If you want to redress gender inequity, then just use the feminine throughout, or else alternate between the genders when that isn't confusing. But avoid these unpronouncible non-words.
Some students alternate these with no ryhme or reason. "God" is the proper name for the allegedly unique supreme being which religious theists worship. The word "god" is a kind-term like human, cat, or tree.
E.g. While various philosophers offer arguments for the existence of God, we must remember that different peoples and nations acknowledge many different gods.
"conscious" vs. "conscience" confusion
Now that he's out of his coma, Santa is conscious once again. But since he employs a thousand underpaid and exploited elves, he's having an attack of conscience. Just pronounce these two words correctly, and you won't confuse them.
"abuse" of quotation "marks"
This problem frequently goes hand in hand with overuse of an ironic or sarcastic tone, where one substitutes attitude for convincing argument. Use them when (1) quoting, (2) mentioning without using a word, (3) citing an article by title, or (4) using a word in a very non-standard, non-literal way. There are probably other good uses as well, but they don't include snotty, pseudo-sophisticated dismissals, at least not in an academic paper.
E.g. Aquinas' "argument" is "convincing" only to the already "persuaded". Some might "say" premise four is "true", but that is so "naive".
The mysterious reference:
E.g. (p. 141) - when the source is unclear. Is it the textbook, or some other source?
E.g. (Jones, p. 141) - when neither the footnotes nor the bibliography tells us what on earth "Jones" is. (Article? www? Book? Pamphlet found on your car winshield? etc.)
E.g. (plato.stanford.edu) - You need to give the entire URL (web address), like this: http://plato.stanford.edu/entries/descartes/.

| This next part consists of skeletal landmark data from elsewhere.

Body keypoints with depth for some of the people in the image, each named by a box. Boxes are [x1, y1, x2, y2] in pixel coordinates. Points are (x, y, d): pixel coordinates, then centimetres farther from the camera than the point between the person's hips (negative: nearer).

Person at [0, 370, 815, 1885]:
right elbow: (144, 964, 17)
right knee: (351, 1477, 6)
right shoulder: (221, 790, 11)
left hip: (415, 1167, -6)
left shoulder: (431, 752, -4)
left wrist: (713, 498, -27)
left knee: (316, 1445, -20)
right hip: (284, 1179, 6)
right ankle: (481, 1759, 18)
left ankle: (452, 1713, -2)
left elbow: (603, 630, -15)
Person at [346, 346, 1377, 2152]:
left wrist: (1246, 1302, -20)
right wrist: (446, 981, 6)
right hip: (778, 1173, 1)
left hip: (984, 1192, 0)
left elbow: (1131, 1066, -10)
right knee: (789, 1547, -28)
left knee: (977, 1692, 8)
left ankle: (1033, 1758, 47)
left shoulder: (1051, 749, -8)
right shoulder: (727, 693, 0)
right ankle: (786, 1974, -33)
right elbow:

Be sure to consult the assignment handout to see which system of supplying references is required for the assignment (e.g. APA, Chicago Manual of Style).
Footer vs. Footnotes confusion
A footer is that area at the bottom of every page. It's usually the same on every page. You put automatic page numbers in a footer.
A footnote is signalled by a superscripted number in the text, which corresponds to a bibliographic entry placed near the bottom of the page, marked by that same number. Each footnote appears on only one page. You don't create these by just typing in the footer area. Instead, you have the word processing program (e.g. Word) insert the number and corresponding footnote. It automatically keeps track of the numbers as you add more, and manages how many footnotes can fit on a given page, and how they should be spaced relative to the main text. Neat, huh? Using Word, click the References tab, then click the Insert Footnote button.
Hint: If you've got the same info at the bottom of every page, you're stupidly typing in the footer, not using footnotes. Get it right.
The dog-ear "staple":
Really, it is better just to leave the pages loose. But neither loose nor dog-eared pages are designed to impress. If you wouldn't give a paper like this to your boss in the business world, why would you inflict it on your professor?
Blue/purple/pink (etc.) print:
Get out there and buy an new printer cartridge, or print it in the library or in a lab.
My ink is going, going, gone....
Distracting, non-standard fonts:
It's best to stick with Times, Times New Roman, Georgia, Garamond, Arial, Helvetica, or Courier, or like fonts. Avoid the fancy, the decorative, the informal, those that look like handwriting, etc.. Yes, fonts are fun to play with, but you want to stick with what is readable and unassuming. Don't try to be a graphic artist.
The Luxurious Plastic Cover
Not necessary, and tends to fall apart in the professor's stack of papers and get lost.
Cover Pages or titles in Gigantic, Pretentious, Letters
Tempting, to be sure. But just say "no". Save it for your first best-seller.